A popular NIC card on a Solaris machines is bge. On my test machine, the bge1 interface comes up with an Maximum Transfer Unit (MTU) of 1500:
#ifconfig -a
:
bge1: flags=201000843<UP,BROADCAST,RUNNING,MULTICAST,IPv4,CoS> mtu 1500 index 3 inet 10.10.1.2 netmask ffffff00 broadcast 10.10.1.255 ether 0:3:ba:44:3e:9b
:
This machine has 2 interfaces, bge0 and bge1. Interface bge0 interface is the "primary" interface, connected to the corporate network. On the other hand, bge1 is a private lab network.
Let
us try to do something really basic. I want to increase the MTU of
bge1 to 9000, while keeping bge0 MTU at 1500 bytes. Please note that
9000 is the frame size for Jumbo frames. Is this a simple change? On
the contrary.
Step 1:
I have to search /etc/path_to_inst for certain “magic numbers”, and then add incomprehensible mumbo-jumbo to /kernel/drv/bge.conf
Details
are available in the following conversation thread:
http://www.sunmanagers.org/pipermail/summaries/2003-December/004776.html
I need to add the following magic string to the configuration file:
name="bge" parent="/pci@0,0" unit-address="8,1" default_mtu=9000
Step 2:
I would now like to apply these changes to the interface.
I have to first run “update_drv”. Unfortunately the update_drv(1M) man page provides some bad ( and cryptic) news. The man page says:
"Upon successfully updating the aliases, the driver binding takes effect upon reconfig boot or hotplug of the device".
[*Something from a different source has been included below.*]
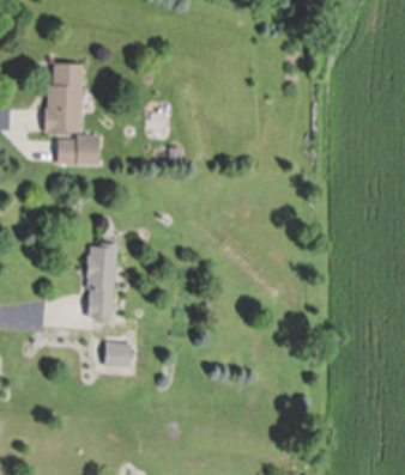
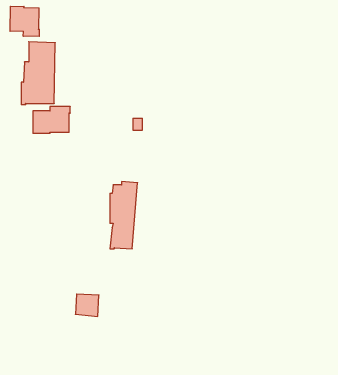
building: none -> [10,6,39,36]
building: [87,244,119,319] -> [110,182,138,249]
The English language translation is as follows:
I have to unload the bge kernel module and then reload it. This implies that I would have to unplumb both bge0 and bge1 and then replumb/reconfigure all the network connections.
Unfortunately these steps will disrupt network services. In the real world, a system administrator would need to schedule down time to accomplish something as trivial as changing MTU size.
As if this was not painful already…If I were using ndd to configure any NIC parameters, then I would loose those settings while changing MTU size.
Brussels to the rescue!
Believe it or not, we have been inflicting this pain on our customers for several years. I am happy to say that we are finally waking up and fixing the problem. Project Brussels is a giant step in this direction.
How would Brussels configure MTU size on bge1? Here it is
#
ifconfig bge1 unplumb
#
dladm set-linkprop -p default_mtu=9000 bge1
#
ifconfig bge1 plumb 10.10.1.2/24 up
#
ifconfig bge1
bge1: flags=201000843<UP,BROADCAST,RUNNING,MULTICAST,IPv4,CoS> mtu 9000 index 4
inet 10.10.1.2 netmask ffffff00 broadcast 10.10.1.255
ether 0:3:ba:44:3e:9b
Above mentioned commands were execute from an ssh session going through the bge1 interface. The other interface (bge0) was unaffected. Moreover, new settings are automatically persisted across reboots!